◆ TASK GOAL: With every picture left out, give the data below back exactly.

◆ TASK INPUTS:
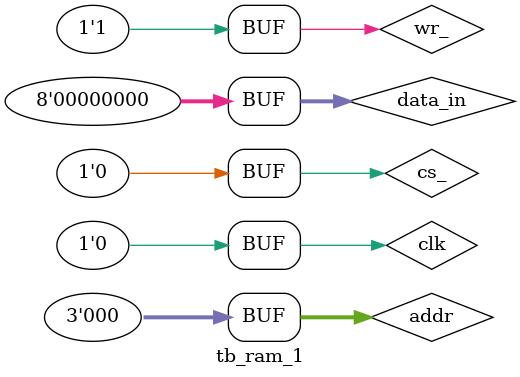
<source format=v>
`timescale 1ns/1ns
module tb_ram_1;
reg clk,wr_,cs_;
reg [2:0] addr;
reg [7:0] data_in;//申明输入信号
wire [7:0]data_out;//申明输出信号
ram_1 U1(.clk(clk),.wr_(wr_),.cs_(cs_),.addr(addr),.data_in(data_in),.data_out(data_out));//调用模块实例化
initial 
	begin
	$display("start a clock pulse");
    	$dumpfile("tb_ram_1.vcd");
    	$dumpvars(0,tb_ram_1);
	end
initial begin
	clk = 0; addr = 0; cs_ = 1; wr_ = 0;data_in=0;
	#5 cs_=0;
	#315 wr_=1;
end
initial begin
	repeat(100)
	#10 clk=!clk;
end
initial begin
	repeat(7)
	begin
	  #40 addr=addr+1;
	end
	#40
	repeat(7)
	begin
	  #40 addr=addr-1;
	end
end
initial begin
	repeat(7)
	begin
	  #40data_in = data_in+1;
	end
end
endmodule
</source>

◆ YOUR SOLUTION:
<source format=v>
`timescale 1ns/1ns
module tb_ram_1;
reg clk,wr_,cs_;
reg [2:0] addr;
reg [7:0] data_in;//申明输入信号
wire [7:0]data_out;//申明输出信号
ram_1 U1(.clk(clk),.wr_(wr_),.cs_(cs_),.addr(addr),.data_in(data_in),.data_out(data_out));//调用模块实例化
initial 
	begin
	$display("start a clock pulse");
    	$dumpfile("tb_ram_1.vcd");
    	$dumpvars(0,tb_ram_1);
	end
initial begin
	clk = 0; addr = 0; cs_ = 1; wr_ = 0;data_in=0;
	#5 cs_=0;
	#315 wr_=1;
end
initial begin
	repeat(100)
	#10 clk=!clk;
end
initial begin
	repeat(7)
	begin
	  #40 addr=addr+1;
	end
	#40
	repeat(7)
	begin
	  #40 addr=addr-1;
	end
end
initial begin
	repeat(7)
	begin
	  #40data_in = data_in+1;
	end
end
endmodule
</source>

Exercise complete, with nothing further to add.